Operators monitor pH continuously through inline probes and laboratory grab samples, paired with VFA-to-alkalinity (FOS/TAC) ratios for early warning. Key control levers include:

  • Alkalinity supplementation with sodium bicarbonate or lime to buffer acid accumulation.
  • Reducing organic loading rate temporarily to let methanogens catch up.
  • Recirculating digestate from a healthy digester to dilute inhibitors.
  • Co-digesting nitrogen-rich material (manure) to balance acidic carbon-rich feedstocks.

The trade-off is alkalinity cost: sodium bicarbonate dosing at 1-3 kg per tonne of feedstock adds 80-250 INR per tonne to operating cost. Indian plants typically prefer designing for stable feedstock and conservative OLR rather than chasing throughput with continuous chemical buffering, since the recovery cost from a souring event — lost gas, wasted feed, and inoculation — can exceed a month of normal operating margin.

Common questions about pH

Plain-English answers to what people most often ask.

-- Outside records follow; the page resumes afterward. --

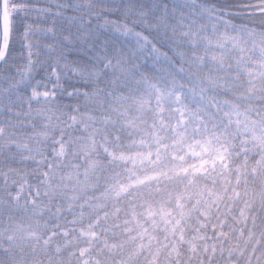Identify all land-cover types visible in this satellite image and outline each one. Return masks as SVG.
<instances>
[{"label":"snow or ice","instance_id":"1","mask_svg":"<svg viewBox=\"0 0 264 264\" xmlns=\"http://www.w3.org/2000/svg\"><path fill=\"white\" fill-rule=\"evenodd\" d=\"M0 264H264V0H0Z\"/></svg>","mask_w":264,"mask_h":264}]
</instances>
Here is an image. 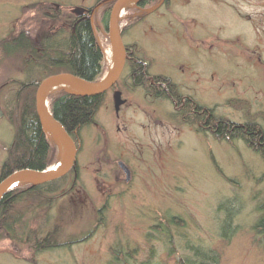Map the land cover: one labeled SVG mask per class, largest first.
I'll use <instances>...</instances> for the list:
<instances>
[{"label": "rangeland", "instance_id": "obj_1", "mask_svg": "<svg viewBox=\"0 0 264 264\" xmlns=\"http://www.w3.org/2000/svg\"><path fill=\"white\" fill-rule=\"evenodd\" d=\"M99 1L0 0V39L25 31L36 44L38 33L49 31L44 13L68 26L75 9ZM164 1L126 9L119 22L125 47L149 74L168 78L178 95L214 117L264 126V0ZM90 23L104 78L109 32L100 12ZM128 73L127 66L79 133L76 163L36 224L42 236L58 225V241L74 242L35 253L3 240L0 264H106L119 248L130 251L127 264L180 258L200 264L194 252L217 264H264V228L255 231L264 217L262 160L241 141L228 144L196 131L173 103L137 87ZM26 78L21 57L0 61V167L14 133L5 112ZM53 148L55 165L59 149ZM118 162L128 167L129 181ZM226 217L231 228L224 227ZM170 218L182 223L158 234L156 224Z\"/></svg>", "mask_w": 264, "mask_h": 264}, {"label": "trees", "instance_id": "obj_2", "mask_svg": "<svg viewBox=\"0 0 264 264\" xmlns=\"http://www.w3.org/2000/svg\"><path fill=\"white\" fill-rule=\"evenodd\" d=\"M156 2L157 0H145L138 4V8L146 9L154 6ZM113 4L114 2L105 5L100 10L105 32H108L109 14ZM164 4H167V0ZM44 15L49 19V31L38 33L36 44L28 39L25 31H20L10 38L0 39V61L21 57L27 77L25 81L17 84L18 88L9 100V108L7 107L5 112L14 133L6 159L0 167V180L17 171L44 172L54 165L55 142L51 135L41 128L35 111V92L40 82L59 74H69L89 83H97L103 78L104 59L90 21L82 20L75 25L76 21L73 20L67 26V23H61L54 14ZM134 73L133 82L137 87L144 88L156 98L173 103L176 109H180L178 114L182 120L196 124V131L204 130L203 132L209 133L213 139L228 144L241 141L264 163L263 125L255 121L237 124L214 117L210 110L196 105L188 97L178 95L168 78H150L147 68L142 64L136 66ZM102 102L103 95L82 96L66 92L52 94L47 99L50 115L75 143L82 129L93 123ZM66 177L47 183L28 184L27 187L14 188L6 193L0 202V241L9 240L15 246L26 247L35 253L58 249L74 242L58 241V225L44 236L36 229L37 221L44 210L51 208ZM262 212L260 209V213ZM224 221V227L231 228V217H226ZM166 223L156 224L154 228L159 231L158 234H167V227H179L182 222L170 218ZM263 228L264 217L256 224L255 231L262 232ZM171 250L174 248L171 247ZM110 254L112 258L106 264H127L125 260L129 258L130 251L122 248L111 249ZM194 254L196 259L201 261L200 264H217V259L208 257L207 253L205 256L209 260L208 263L204 261L205 256L198 257L196 252ZM177 264H191V261L180 258Z\"/></svg>", "mask_w": 264, "mask_h": 264}, {"label": "water", "instance_id": "obj_3", "mask_svg": "<svg viewBox=\"0 0 264 264\" xmlns=\"http://www.w3.org/2000/svg\"><path fill=\"white\" fill-rule=\"evenodd\" d=\"M128 1L131 0H114V4L109 14L108 32L112 44L114 61H113L112 70L107 76H105L102 80H100L97 83H89L69 74H59L44 79L37 86L34 103H35V111L39 124L44 131L48 132L52 136L57 146L58 143L56 139H58L63 143L67 153L66 162L55 171L46 170L44 172H39V171H31V170H21L9 175L8 177L3 178L2 180H0V202L3 196L12 190L11 186L19 180L26 178H33L36 181L30 183L33 184L47 183L58 180L66 176L74 167L77 159L78 148L76 146V143L66 133L63 127L58 122H56L53 119V117L50 115L47 108V104L45 105L46 90L52 83H61V84L79 87L86 92V93H70L67 91V93L69 94L82 95V96H101L105 94L109 89L115 86V84L118 82L124 70L125 63L127 60L126 47L123 42L122 29L119 26L118 15L122 6ZM134 1H135V5L138 6L139 3L145 0H134ZM95 9L91 10V14L89 15L88 19L90 22H92L93 19L92 16ZM83 13H85V10L83 9L75 10V14L78 17L82 16ZM85 19L87 18L86 17L79 18L75 23V25L78 22ZM118 166L125 175V181L127 182L130 176L129 170L121 162L118 164Z\"/></svg>", "mask_w": 264, "mask_h": 264}, {"label": "bare ground", "instance_id": "obj_4", "mask_svg": "<svg viewBox=\"0 0 264 264\" xmlns=\"http://www.w3.org/2000/svg\"><path fill=\"white\" fill-rule=\"evenodd\" d=\"M133 6H135L134 0L128 1L122 6V8L119 12V15H118V22H120L121 20H123L125 18L126 9L133 7ZM105 59H106V63H107V73L105 76H107L112 70L113 61H114L112 44H110L108 51H106V53H105ZM58 91H65V92L68 91L70 93H86L84 90H82L81 88L76 87V86H71V85H66V84H61V83H52L46 90L45 105L47 104V108H48V103H47L48 97L50 95L58 92ZM51 138H52V136H51ZM56 141L58 143V148H59V160H58L57 164H55L49 168L50 171H55L56 169L60 168L66 162V159H67V153H66V149H65L63 143L61 141H59L58 139H56ZM35 181L36 180L33 178L22 179V180L17 181L15 184H13L11 186V189H14V188H17L20 186H24L26 184H33L30 182H35Z\"/></svg>", "mask_w": 264, "mask_h": 264}, {"label": "flooded vegetation", "instance_id": "obj_5", "mask_svg": "<svg viewBox=\"0 0 264 264\" xmlns=\"http://www.w3.org/2000/svg\"><path fill=\"white\" fill-rule=\"evenodd\" d=\"M105 1H109V0H105ZM104 0L102 1H99L93 8H81L83 10H85V13H83L82 16L78 17L76 14H75V10H74V16H75V21H77L79 18H82V17H86L87 19L85 20H89V15L91 14V10L95 9L94 13H93V16L92 17H95V15L100 12V10L105 6V5H108L110 4L111 2H108L106 3ZM126 53H127V60H126V63H125V67L128 66V69H129V73H128V77L131 79V80H134L135 78V70H136V66L139 65V64H142L144 65V67L147 68V73L149 75L150 78H154V77H157L156 75H151L149 74V69H148V65L143 63V62H140L139 61V58H135L133 57V51L131 50V48L129 46L126 47ZM124 67V69H125ZM132 68V69H131ZM151 84H153V82H151ZM77 146V145H76ZM119 164V162H118ZM117 164V165H118ZM119 167V166H118ZM127 167V166H126ZM128 169V167H127ZM129 170V169H128ZM129 174H130V171H129ZM129 179H130V176H129ZM129 181V180H128Z\"/></svg>", "mask_w": 264, "mask_h": 264}]
</instances>
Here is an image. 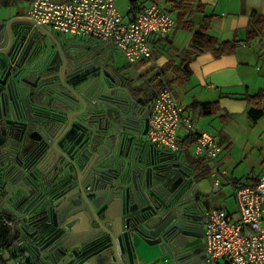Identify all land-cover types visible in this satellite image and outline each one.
Wrapping results in <instances>:
<instances>
[{"label": "water", "instance_id": "1", "mask_svg": "<svg viewBox=\"0 0 264 264\" xmlns=\"http://www.w3.org/2000/svg\"><path fill=\"white\" fill-rule=\"evenodd\" d=\"M29 27L47 34L25 17L0 19V54ZM6 66V58L0 56V70ZM8 90L0 83V105L5 113L18 110L24 119L21 142L29 144L38 132L52 141L35 157L32 171H6L8 179L26 192L24 201L33 197L27 207L32 208L28 229L22 232L33 243L36 264H207L202 233L191 218L194 201L176 202L179 192L173 195L172 173L167 180L160 170L165 165L154 164L156 154L165 157L160 162L179 156L144 140L145 112L127 118L118 112L115 147L107 149L105 136L95 142L84 102L72 88L67 86L69 96L58 91L11 95ZM135 166L143 168L144 178L135 175ZM77 222L83 223L81 228L74 227Z\"/></svg>", "mask_w": 264, "mask_h": 264}, {"label": "crops", "instance_id": "2", "mask_svg": "<svg viewBox=\"0 0 264 264\" xmlns=\"http://www.w3.org/2000/svg\"><path fill=\"white\" fill-rule=\"evenodd\" d=\"M24 1L18 9L17 0H0L1 19L25 16L32 0ZM153 2L163 4L177 22L176 28L165 39H153V57L138 63L143 72L149 73L148 78L157 80L156 83L175 78L173 72L164 74L161 69L167 63L173 66L180 64L181 52L188 48L204 18L211 17L210 36L219 42H238L230 55L214 58L210 53H202L193 56L189 78L183 84H173L171 88L184 115L198 131L214 136L221 148L218 162L223 173L217 175L219 191L214 195L211 194V163L193 157V146L188 151L192 161L186 159L184 148H181L179 160L189 167L193 160L198 159L206 164L208 172L200 175L196 174L193 166L190 169L196 195L207 208H223L219 204L227 205V196H233L235 188L254 185L264 175V35L253 43L243 44L251 28V13L264 15V0H183L179 5L166 0H140L143 6ZM8 10L9 13L5 14ZM143 81H135L134 86ZM153 85L149 84L150 87ZM253 96L260 97L249 103L248 98ZM206 104H216L215 113L200 115L199 107ZM252 108L262 112L253 123L248 114ZM186 137L181 129L179 141ZM226 210L234 212L235 204ZM82 225L77 222L74 227L81 228Z\"/></svg>", "mask_w": 264, "mask_h": 264}, {"label": "flooded vegetation", "instance_id": "3", "mask_svg": "<svg viewBox=\"0 0 264 264\" xmlns=\"http://www.w3.org/2000/svg\"><path fill=\"white\" fill-rule=\"evenodd\" d=\"M45 31L47 34L29 27L18 32V37L13 40L8 50L0 54L7 60V66L0 70V83L8 86L11 95L15 92L30 96L58 91L69 96L67 86L72 88L84 102L86 118L95 133V142L105 136L108 140L107 149H111L112 145L115 147L113 127L117 123L118 112H122L126 118L130 114H138L142 117L145 112L143 117L147 118L152 103L150 92L147 96L136 97L133 88L140 85L134 86L128 71L112 62L114 51L110 52L98 41L65 39L47 29ZM32 108L31 106L30 110L34 113ZM36 108L49 111L46 107ZM81 109H84V106L80 107ZM23 123L24 119L20 117L18 110L5 113L0 105V212L11 216L16 227L21 231L24 226L27 227L32 216L30 213L32 208L27 210V207L33 197L24 201L27 198L26 192L16 185L15 180L8 179L6 171L14 175L19 170L29 169L35 157L42 152L44 145L52 142L38 132L33 134L32 142L23 144L20 140ZM39 139V143L35 142ZM144 140L147 141L146 136ZM58 144L59 141L56 142V148L60 151ZM164 158L159 154L154 155V164L165 165V168L160 170L161 175L167 180H170L167 175L172 173L170 186L173 195L179 192L176 202L194 201V208L190 210L191 218L202 233L203 214L207 206L198 200L190 172L191 167L184 165L179 158L160 162ZM112 161L114 160L110 163ZM133 169H136V176L140 174L145 177L143 168L141 170L135 166ZM186 174H189V177ZM138 180L139 178L135 177V181ZM19 189L21 193L16 194ZM161 198L165 200L167 196L164 194ZM24 240L28 245L30 262L36 264L35 254L32 251L33 243L26 237Z\"/></svg>", "mask_w": 264, "mask_h": 264}, {"label": "built area", "instance_id": "4", "mask_svg": "<svg viewBox=\"0 0 264 264\" xmlns=\"http://www.w3.org/2000/svg\"><path fill=\"white\" fill-rule=\"evenodd\" d=\"M121 0H32L25 13L39 26L73 40L98 41L122 53L129 64L153 57V39H165L177 26L161 3L141 6L140 0H122L126 15L120 14ZM173 91L163 85L152 100L146 139L164 153L180 156L179 132L194 139L192 155L213 167L211 194L219 191L218 157L221 148L214 136L198 131L184 115ZM235 210L210 207L204 211L202 247L207 264H264V175L251 186L235 188ZM26 245L20 240L11 254L13 264H24L19 255Z\"/></svg>", "mask_w": 264, "mask_h": 264}, {"label": "trees", "instance_id": "5", "mask_svg": "<svg viewBox=\"0 0 264 264\" xmlns=\"http://www.w3.org/2000/svg\"><path fill=\"white\" fill-rule=\"evenodd\" d=\"M168 3H175L179 5L183 0H166ZM143 6L142 4H140ZM251 28L247 32L243 44H250L255 42L260 36L264 35V15H259L255 12L251 13ZM211 17L204 18V22L197 32H195L190 40L187 49L181 52V61L178 66H173L172 63H167L161 72L166 74L167 72H173L175 78L164 82L159 81L153 85V90L142 89L141 87L133 88L134 95L136 97L140 95L147 96L150 92V100L152 101L156 94L161 90L163 85H166L170 89L173 84H183L191 75L189 69V64L193 56L202 53H210L214 58H219L225 55L233 54L236 47L238 46L237 41L232 42H219L216 38L208 34V29L210 26ZM148 91V93H146ZM260 96L249 97V103L256 101ZM217 109L216 104H206L199 107L200 115H210L215 113ZM249 119L251 122H255L262 114L261 111L252 108L248 112ZM180 147L185 150L186 159H190L189 150L194 144V139L187 136L185 139L179 141ZM196 168V174L200 175L202 172H208L206 164L202 160H193L191 167ZM24 229L28 227L24 226ZM25 239L23 232L16 227L15 221L11 216L6 214H1L0 212V264H9L8 260L11 259V254L16 248L17 243ZM19 255L25 258L24 264H31L30 253L28 250V245H25L19 251Z\"/></svg>", "mask_w": 264, "mask_h": 264}, {"label": "rangeland", "instance_id": "6", "mask_svg": "<svg viewBox=\"0 0 264 264\" xmlns=\"http://www.w3.org/2000/svg\"><path fill=\"white\" fill-rule=\"evenodd\" d=\"M18 3V4H17ZM25 3L24 0H17V2H15V4H17V8L21 9V6H23ZM117 8L120 12L121 15L125 16L126 15V8L124 5L123 1L117 2ZM9 10L5 12V14H8ZM1 15L2 13H0V19H1ZM6 16V15H5ZM54 34L59 35L58 32H53ZM65 39H70L68 36H62ZM112 62L114 63V65L120 67L123 70H127L129 73V77L132 79V81H138L139 79H143L144 81L139 84L140 87L145 88V89H150L151 91L153 90V87H150L149 84H155L157 82L156 79L154 78H148L149 73L148 72H143L142 67H140L138 64H129L126 59L124 58V56L122 55V53L118 52V51H114L113 55H112ZM152 79V80H151ZM149 83V84H148ZM193 158H190L189 160L192 161ZM227 200L228 203L226 204H222L220 203L219 206H222L223 208H233L234 204H235V199L232 196V194L227 196ZM227 206V207H226ZM9 264H13V260L9 259L8 260Z\"/></svg>", "mask_w": 264, "mask_h": 264}]
</instances>
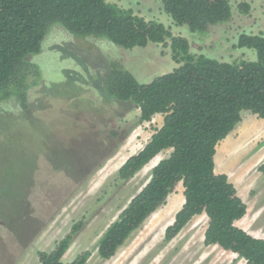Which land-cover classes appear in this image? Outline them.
Here are the masks:
<instances>
[{"label": "rangeland", "instance_id": "obj_1", "mask_svg": "<svg viewBox=\"0 0 264 264\" xmlns=\"http://www.w3.org/2000/svg\"><path fill=\"white\" fill-rule=\"evenodd\" d=\"M106 1L163 23L173 35L188 40L193 54L220 61L256 60V50L238 46L237 39L240 33L264 36V0H229L230 19L204 32L175 24L162 0ZM239 2L249 4L247 13L239 9ZM166 41L124 49L103 38L73 35L58 24L48 29L40 52L31 56L39 66L40 81L28 89V108L18 115L0 114L2 264H40L37 251L51 250L77 221L82 225L63 262L89 249L86 264H245L236 253L203 243L208 221L203 213L164 241L165 227L184 200L181 182L112 257L103 260L97 254V241L106 227L170 149L159 152L131 178L118 177L119 166L161 126L163 115L157 113L151 121L137 124L138 109L107 95L102 78L101 84L93 79L95 69L102 71L114 60L139 82H148L178 66ZM69 52L88 70L82 62L72 61ZM66 69L75 78L65 74ZM241 116V122L217 143L214 169L227 174L247 205L235 224L264 238V175L258 170L264 161V118L247 110ZM111 131L119 134L112 137ZM17 223L25 232L21 244L16 243L19 247L5 228Z\"/></svg>", "mask_w": 264, "mask_h": 264}, {"label": "trees", "instance_id": "obj_2", "mask_svg": "<svg viewBox=\"0 0 264 264\" xmlns=\"http://www.w3.org/2000/svg\"><path fill=\"white\" fill-rule=\"evenodd\" d=\"M162 5L175 24H185L191 32H204L231 17L229 0H162ZM238 7L244 13L249 10L246 2H239ZM53 24L73 35L103 38L124 49L169 39L171 58L178 64L144 83L114 60L108 61L102 71L95 69L93 79L101 84L102 78L107 95L129 101L138 109L137 124L151 121L157 113L163 115L161 126L119 166L118 177L131 178L159 152L170 149L151 167L148 180L98 239L100 258L112 257L181 182L184 200L165 227L164 241L203 213L208 218L205 245L236 253L245 264H264V238L235 224L246 213L245 201L227 174L214 169L216 145L241 122L242 111L264 118L263 34L240 33L237 39L238 46L256 50V60L226 62L193 54L188 40L173 35L163 23L146 20L130 8L106 0H0V114L18 115L28 108V89L40 81L39 66L31 56L40 52ZM69 55L75 63L80 62L74 54ZM65 72L75 78L71 70ZM117 134L111 131L112 137ZM258 170L264 175V161ZM81 225L82 221L73 223L51 250L37 251L39 263L86 264L89 249L77 253L71 261L62 260ZM5 228L11 242L19 247L25 235L23 226L6 224ZM2 261L0 257V264Z\"/></svg>", "mask_w": 264, "mask_h": 264}, {"label": "bare ground", "instance_id": "obj_3", "mask_svg": "<svg viewBox=\"0 0 264 264\" xmlns=\"http://www.w3.org/2000/svg\"><path fill=\"white\" fill-rule=\"evenodd\" d=\"M156 157V156H155ZM154 159V158H153Z\"/></svg>", "mask_w": 264, "mask_h": 264}]
</instances>
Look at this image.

What is the ideal pH range for a biogas digester?
The optimal pH for anaerobic digestion and methane production is 6.8 to 7.5 (slightly neutral to mildly alkaline). Most operators aim to maintain digester pH between 7.0 and 7.2 for the best balance of stability and biogas yield.
What happens when the pH drops in a digester?
If pH falls below 6.5, methanogens are inhibited and biogas production drops. Below pH 6.0, the digester effectively stops producing methane — a condition called digester souring that can take weeks to recover from.
How is digester pH corrected if it drops?
Reduce feedstock loading to slow VFA accumulation, and add alkalinity buffers such as sodium bicarbonate or lime (calcium carbonate) to neutralise the excess acid. In severe cases, feeding must be halted entirely until pH recovers above 6.8.